Single by Young Dolph featuring Megan Thee Stallion

from the album Rich Slave
- Released: May 29, 2020
- Genre: Hip hop
- Length: 3:31
- Label: Paper Route Empire
- Songwriters: Adolph Thornton, Jr.; Megan Pete; Jordan Houston; Willie Hutch;
- Producers: Juicy J; Sosa 808;

Young Dolph singles chronology
| "Sunshine" (2020) | "RNB" (2020) | "Blue Diamonds" (2020) |

Megan Thee Stallion singles chronology
| "Savage (Remix)" (2020) | "RNB" (2020) | "Girls in the Hood" (2020) |

= RNB (song) =

2020 single by Young Dolph

"RNB" is a song by American rapper Young Dolph featuring fellow American rapper-songwriter Megan Thee Stallion, released on May 29, 2020, as the lead single from Dolph's fifth solo studio album, Rich Slave.
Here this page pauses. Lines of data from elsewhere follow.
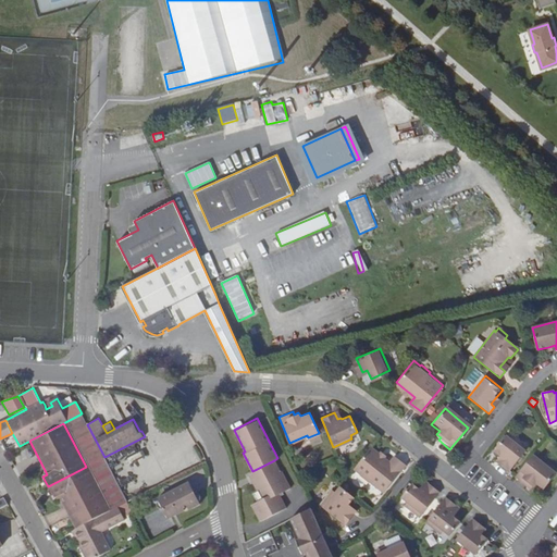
[(500,460),(498,462),(509,472),(525,453),(503,433),(491,447),(499,454),(496,457),(500,460)]
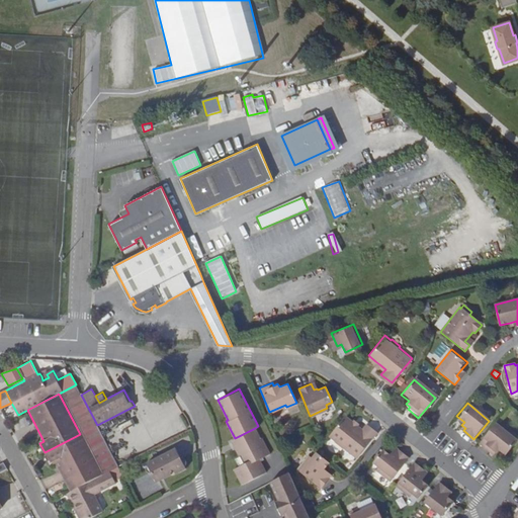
[(351,422),(344,416),(328,435),(334,440),(334,441),(342,447),(355,457),(376,432),(366,424),(361,429),(356,425),(351,422)]
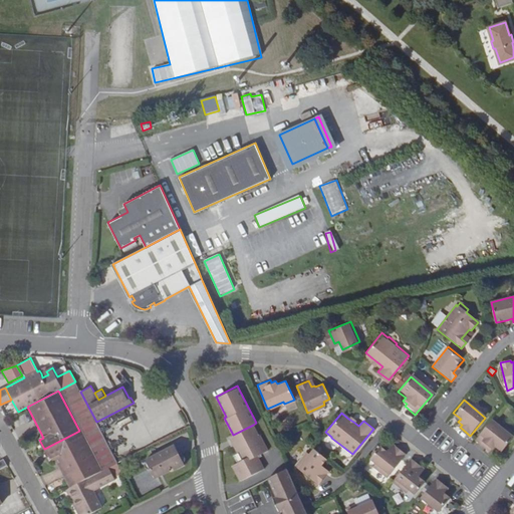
[(490,421),(475,440),(486,448),(488,446),(492,450),(494,446),(501,451),(506,445),(510,438),(490,421)]
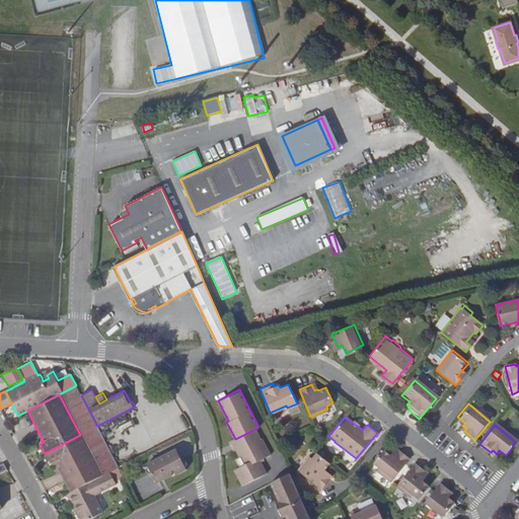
[(235,439),(232,441),(239,456),(243,463),(239,465),(233,468),(241,485),(266,471),(258,458),(269,452),(262,437),(260,438),(255,429),(235,439)]
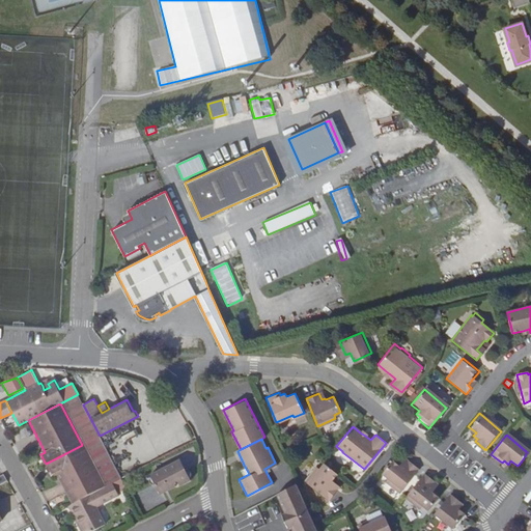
[(104,486),(82,445),(46,464),(51,473),(55,472),(72,503),(104,486)]
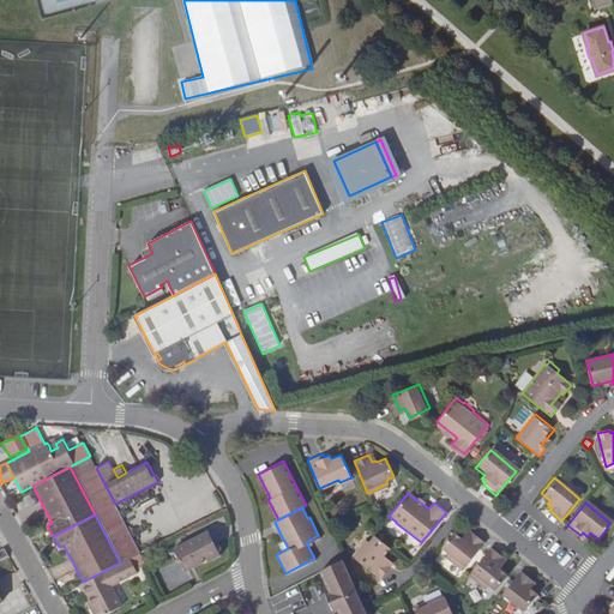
[(210,542),(205,533),(173,548),(174,551),(173,553),(173,554),(173,557),(173,558),(174,558),(180,561),(185,571),(204,561),(203,560),(206,558),(208,561),(221,554),(218,552),(220,551),(221,548),(221,547),(221,545),(220,545),(218,543),(214,542),(210,542)]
The song was produced by Juicy J and Sosa 808.

==Background==
In March 2020, Young Dolph announced his retirement from music, citing wanting to spend time with family as the reason. However, he later backtracked on his statement, announcing that he was going to put out an album on March 20 that month. Although the album was not released that night, he released the single "Sunshine" a month later, and released "RNB" in May 2020. The album was later released on August 14, 2020, under the title Rich Slave.

==Critical reception==
Wongo Okon of Uproxx complimented the track's "Southern magic" and "crisp one-liners".

==Charts==

Chart performance for "RNB"
| Chart (2020) | Peak position |
|---|---|
| US Bubbling Under Hot 100 (Billboard) | 1 |
| US Hot R&B/Hip-Hop Songs (Billboard) | 46 |
| US Rhythmic Airplay (Billboard) | 17 |

==Certification==

| Region | Certification | Certified units/sales |
| United States (RIAA) | Gold | 500,000^{‡} |
^{‡} Sales+streaming figures based on certification alone.